Klein(st)wagen were an adaptation to the general market of the Krankenfahrzeuge (cars for people with war injuries) that began to appear immediately after the war. These ranged from wooden wheelchairs propelled by levers and arm-muscle power (I recall seeing these zooming down the Autobahn in traffic in the 1950s), to motor-powered vehicles made from bicycle parts, to Fritz Fend's 1948 Flitzer (the precursor to the Kabinenroller).
After the War, only the very rich had full-size autos. Kleinwagen were more affordable and a very common sight, especially the Messerschmitt ("Mensch in Aspik"), the "one-eyed" Hanomag ("Deutschlands erster Kleinwagen", prewar), and the front-loading BMW Isetta ("Egg", "Bubble car", or "Schlaglochsuchgerät" [pot-hole seeking device] — Elvis bought one). (In fact, Elvis also had a Messerschmitt KR, even before he arrived in Germany.) Motorcycles, motor scooters, and bicycles were even more common. It was also common to see small three-wheeled trucks (Dreirad Lastwagen like Tempo and Goliath), not to mention horse-drawn carts.
Other makers of microcars included Heinkel (another ex-World-War-II German aircraft manufacturer), Goggomobil, Fuldamobil, Hoffman, and Brütsch (the Mopetta, a single-seater). The smallest of all might have been the Peel P50, manufactured on the Isle of Man, 1963-65 (you can lift it with one hand).

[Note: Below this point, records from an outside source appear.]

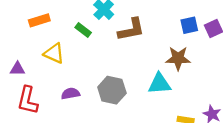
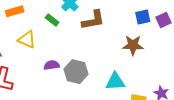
cyan triangle: (159, 84) -> (115, 82), moved
purple semicircle: (70, 94) -> (52, 65), moved

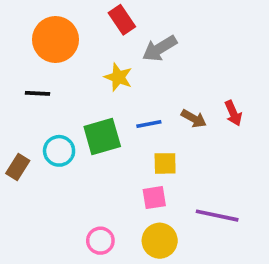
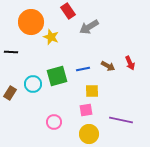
yellow star: (118, 77) -> (51, 37), moved
black line: (38, 93) -> (11, 52), moved
pink circle: (100, 241) -> (54, 122), moved

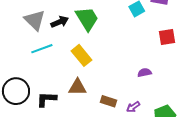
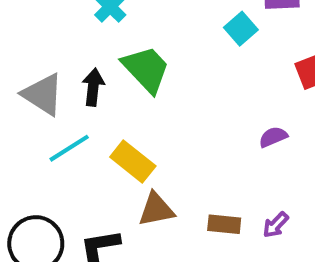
black arrow: (60, 22) -> (93, 87), turned -48
yellow rectangle: (82, 55) -> (133, 162), moved
purple semicircle: (145, 73) -> (273, 137), moved

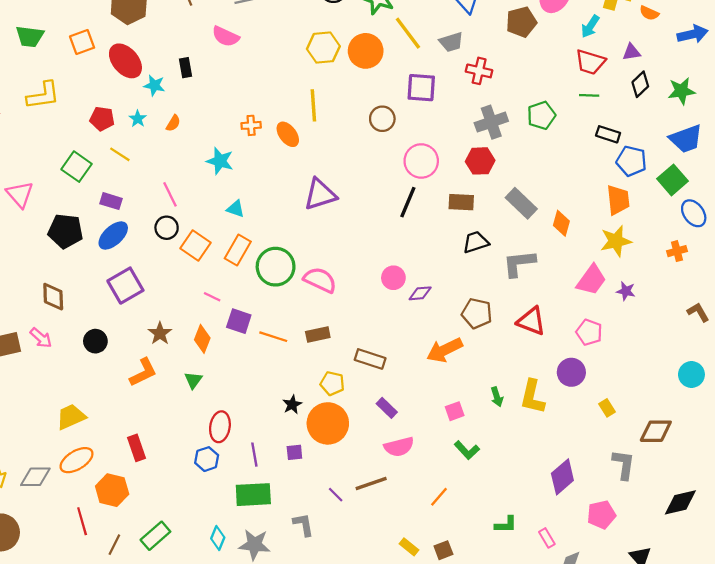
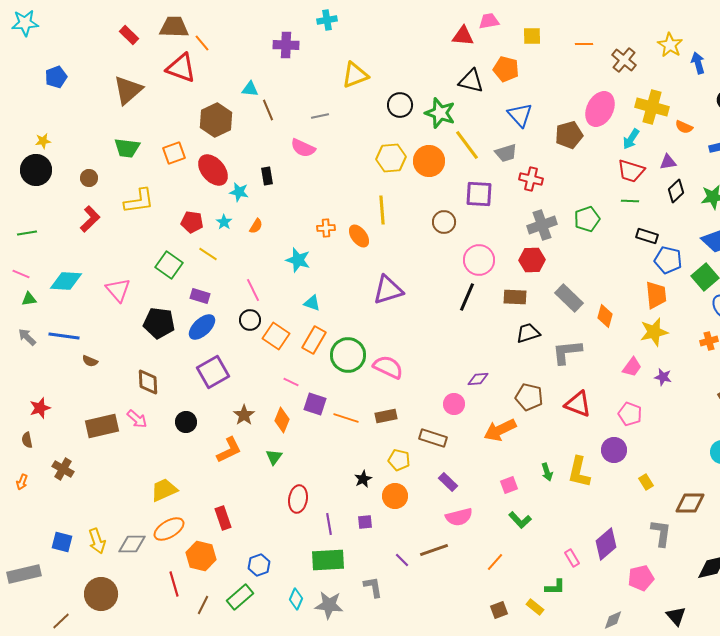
pink circle: (393, 278) -> (454, 404), moved
pink trapezoid: (591, 280) -> (632, 367), size x0.7
orange circle: (328, 423) -> (395, 496), size x0.7
blue hexagon: (207, 459) -> (259, 565), moved
pink rectangle: (547, 538) -> (572, 558), moved
yellow rectangle: (409, 547) -> (535, 607), moved

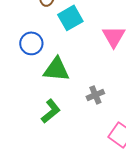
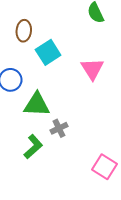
gray cross: (95, 95) -> (59, 128), moved

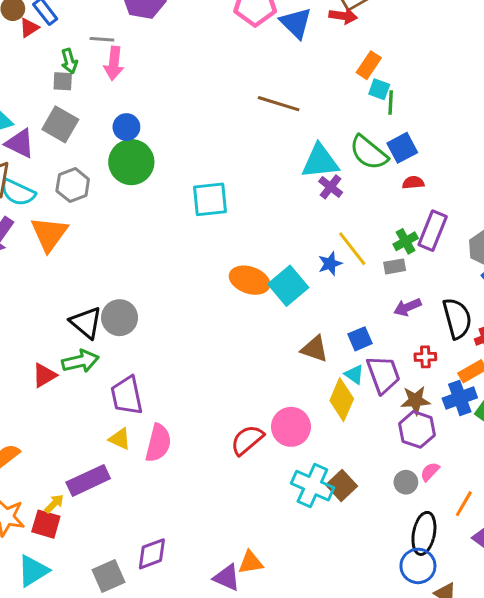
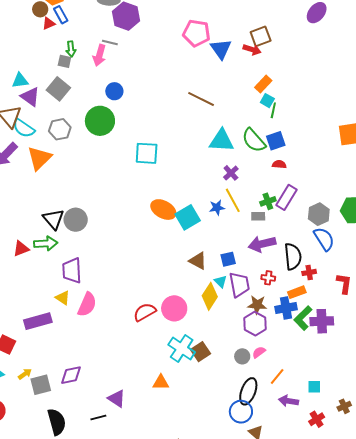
gray line: (102, 39) -> (110, 42), moved
blue circle: (126, 127) -> (114, 91), moved
purple cross: (331, 187) -> (231, 173), moved
purple arrow: (407, 307) -> (262, 244), size x1.5
yellow arrow: (54, 504) -> (25, 374), moved
orange triangle: (251, 562) -> (161, 382), moved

Messerschmitt, like BMW, Heinkel, and other German manufacturers of military aircraft and engines, was forbidden from manufacturing regular automobiles for some years after the War. During this period, BMW made bicycles. By 1949 it had permission to make a motorcycle, and the single-cylinder R24 appeared as its first postwar motorized product, followed soon by the R26 (I had one of these). The original 300 model Isetta was driven by the single-cylinder R24 engine; the later 600 model by a 2-cylinder Boxer engine like on the R50 and R60 models.